PENDAFTARAN MEREK DAGANG DEMI PERLINDUNGAN TERHADAP TINDAKAN PENGGUNA MEREK YANG TIDAK BERTANGGUNG JAWAB
Abstract
Pendaftaran merek dagang merupakan instrumen hukum yang memberikan perlindungan eksklusif kepada pemilik merek terhadap potensi penyalahgunaan oleh pihak yang tidak bertanggung jawab. Dalam praktik bisnis, banyak terjadi peniruan, pemboncengan reputasi, hingga pemalsuan merek yang merugikan pelaku usaha.

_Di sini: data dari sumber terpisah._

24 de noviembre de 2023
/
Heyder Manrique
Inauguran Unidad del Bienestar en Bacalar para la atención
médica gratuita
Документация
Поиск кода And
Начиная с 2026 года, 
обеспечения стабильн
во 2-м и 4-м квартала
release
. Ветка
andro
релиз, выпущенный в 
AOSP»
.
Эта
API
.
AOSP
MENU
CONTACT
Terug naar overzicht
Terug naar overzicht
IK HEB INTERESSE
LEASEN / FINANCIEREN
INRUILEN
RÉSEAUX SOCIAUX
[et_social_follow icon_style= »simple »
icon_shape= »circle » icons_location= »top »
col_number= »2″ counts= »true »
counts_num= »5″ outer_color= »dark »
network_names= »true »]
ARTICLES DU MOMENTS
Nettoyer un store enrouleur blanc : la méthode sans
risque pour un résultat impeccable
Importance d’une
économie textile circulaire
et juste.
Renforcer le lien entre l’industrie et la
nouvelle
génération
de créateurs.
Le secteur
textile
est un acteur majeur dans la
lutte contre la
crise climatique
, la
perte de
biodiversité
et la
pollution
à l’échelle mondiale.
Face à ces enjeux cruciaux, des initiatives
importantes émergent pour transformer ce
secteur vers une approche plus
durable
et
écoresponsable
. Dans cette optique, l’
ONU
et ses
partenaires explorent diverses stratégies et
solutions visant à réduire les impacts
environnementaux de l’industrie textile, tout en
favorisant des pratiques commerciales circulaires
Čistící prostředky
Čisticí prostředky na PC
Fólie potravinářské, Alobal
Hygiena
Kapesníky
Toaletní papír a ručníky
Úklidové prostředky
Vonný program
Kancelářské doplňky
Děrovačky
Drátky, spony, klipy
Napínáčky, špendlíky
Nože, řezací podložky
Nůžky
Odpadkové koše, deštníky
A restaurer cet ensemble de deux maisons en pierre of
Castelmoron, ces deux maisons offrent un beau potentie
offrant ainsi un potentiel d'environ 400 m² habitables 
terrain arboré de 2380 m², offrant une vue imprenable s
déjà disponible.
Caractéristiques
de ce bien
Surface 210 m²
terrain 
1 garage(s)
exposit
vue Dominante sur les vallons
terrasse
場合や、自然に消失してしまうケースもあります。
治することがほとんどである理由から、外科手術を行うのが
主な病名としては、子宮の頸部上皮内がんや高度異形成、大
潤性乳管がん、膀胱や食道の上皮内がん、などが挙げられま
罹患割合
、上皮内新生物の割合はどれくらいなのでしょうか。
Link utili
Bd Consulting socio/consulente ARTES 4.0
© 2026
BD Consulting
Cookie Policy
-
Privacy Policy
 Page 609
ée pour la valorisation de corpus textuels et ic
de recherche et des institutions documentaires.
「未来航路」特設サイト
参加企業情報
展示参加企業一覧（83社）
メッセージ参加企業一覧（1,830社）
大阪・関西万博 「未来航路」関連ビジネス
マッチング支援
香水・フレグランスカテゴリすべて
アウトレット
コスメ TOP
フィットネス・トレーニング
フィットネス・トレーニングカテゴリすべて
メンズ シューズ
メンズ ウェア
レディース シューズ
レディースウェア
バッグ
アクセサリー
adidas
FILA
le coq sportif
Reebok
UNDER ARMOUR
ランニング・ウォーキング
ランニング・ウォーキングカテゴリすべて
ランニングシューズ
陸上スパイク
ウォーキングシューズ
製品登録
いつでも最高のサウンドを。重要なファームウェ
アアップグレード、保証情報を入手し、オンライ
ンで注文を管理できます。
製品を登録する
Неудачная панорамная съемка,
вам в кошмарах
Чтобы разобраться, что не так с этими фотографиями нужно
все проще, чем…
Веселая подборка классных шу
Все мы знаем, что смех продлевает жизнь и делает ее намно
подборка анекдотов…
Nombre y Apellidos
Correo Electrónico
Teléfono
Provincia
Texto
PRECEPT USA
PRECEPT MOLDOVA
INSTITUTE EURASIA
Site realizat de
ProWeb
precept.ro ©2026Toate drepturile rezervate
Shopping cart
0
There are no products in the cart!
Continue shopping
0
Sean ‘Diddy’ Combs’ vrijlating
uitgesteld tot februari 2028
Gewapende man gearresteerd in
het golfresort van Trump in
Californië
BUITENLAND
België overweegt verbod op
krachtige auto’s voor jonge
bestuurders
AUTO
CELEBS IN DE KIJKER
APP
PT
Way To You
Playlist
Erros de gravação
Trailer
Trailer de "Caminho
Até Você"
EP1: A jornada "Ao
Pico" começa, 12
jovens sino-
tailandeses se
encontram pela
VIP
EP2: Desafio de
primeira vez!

Melalui pendaftaran merek sesuai Undang-Undang Nomor 20 Tahun 2016 tentang Merek dan Indikasi Geografis, pemilik memperoleh kepastian hukum serta dasar yang kuat untuk melakukan penegakan hak. Penelitian ini bertujuan menganalisis urgensi pendaftaran merek dalam memberikan perlindungan hukum, bentuk perlindungan preventif dan represif, serta implikasi hukum terhadap pengguna merek tanpa izin. Metode yang digunakan adalah yuridis normatif melalui studi literatur pada peraturan perundang-undangan, literatur hukum, dan putusan pengadilan terkait sengketa merek. Hasil penelitian menunjukkan bahwa pendaftaran merek memberikan kejelasan status kepemilikan, mencegah pendaftaran oleh pihak beritikad tidak baik, dan memungkinkan pemilik melakukan upaya hukum perdata maupun pidana. Dengan demikian, pendaftaran merek merupakan langkah strategis dalam menjaga integritas usaha serta melindungi masyarakat dari tindakan penyalahgunaan merek.